Early finalization and memory leaks in C++/CLI library

Question

I'm having issues with finalizers seemingly being called early in a C++/CLI (and C#) project I'm working on. This seems to be a very complex problem and I'm going to be mentioning a lot of different classes and types from the code. Fortunately it's open source, and you can follow along here: Pstsdk.Net (mercurial repository) I've also tried linking directly to the file browser where appropriate, so you can view the code as you read. Most of the code we deal with is in the pstsdk.mcpp folder of the repository.

The code right now is in a fairly hideous state (I'm working on that), and the current version of the code I'm working on is in the Finalization fixes (UNSTABLE!) branch. There are two changesets in that branch, and to understand my long-winded question, we'll need to deal with both. (changesets: ee6a002df36f and a12e9f5ea9fe)

For some background, this project is a C++/CLI wrapper of an unmanaged library written in C++. I am not the coordinator of the project, and there are several design decisions that I disagree with, as I'm sure many of you who look at the code will, but I digress. We wrap much of the layers of original library in the C++/CLI dll, but expose the easy-to-use API in the C# dll. This is done because the intention of the project is to convert the entire library to managed C# code.
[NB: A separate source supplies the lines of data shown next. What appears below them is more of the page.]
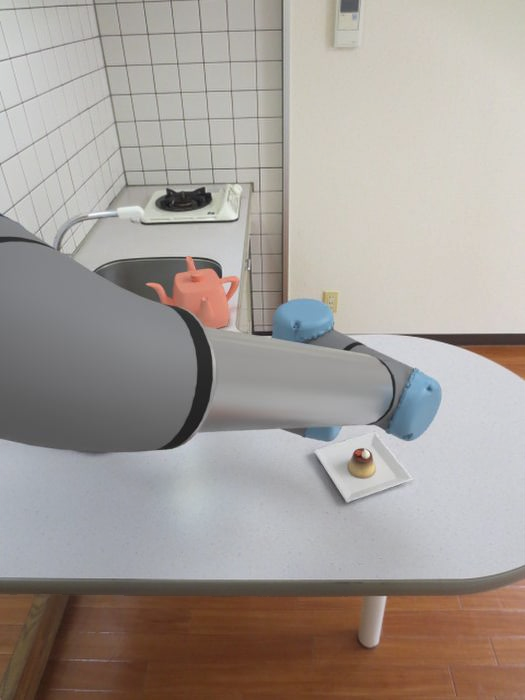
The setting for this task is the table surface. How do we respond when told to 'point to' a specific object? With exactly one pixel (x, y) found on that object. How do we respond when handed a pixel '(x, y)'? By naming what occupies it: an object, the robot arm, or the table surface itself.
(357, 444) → the dessert
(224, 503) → the table surface
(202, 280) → the pot
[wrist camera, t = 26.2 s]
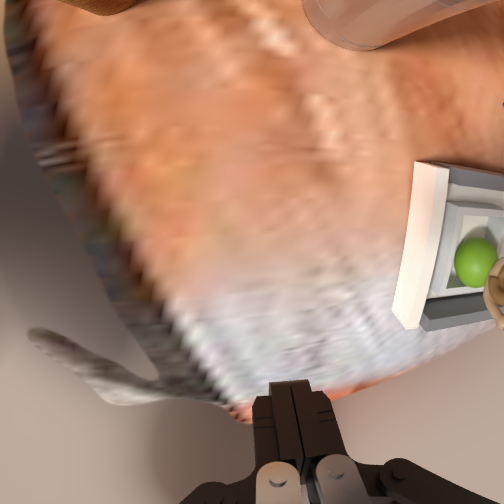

If you're able to get the code to compile, you can use this test code to reproduce the problem.

The problem

The latest changeset, entitled moved resource management code to finalizers, to show bug, shows the original problem I was having. Every class in this code is uses the same pattern to free the unmanaged resources. Here is an example (C++/CLI):

DBContext::~DBContext()
{
    this->!DBContext();
    GC::SuppressFinalize(this);
}

DBContext::!DBContext()
{
    if(_pst.get() != nullptr)
        _pst.reset();            // _pst is a clr_scoped_ptr (managed type)
                                 // that wraps a shared_ptr<T>.
}

This code has two benefits. First, when a class such as this is in a using statement, the resources are properly freed immediately. Secondly, if a dispose is forgotten by the user, when the GC finally decides to finalize the class, the unmanaged resources will be freed.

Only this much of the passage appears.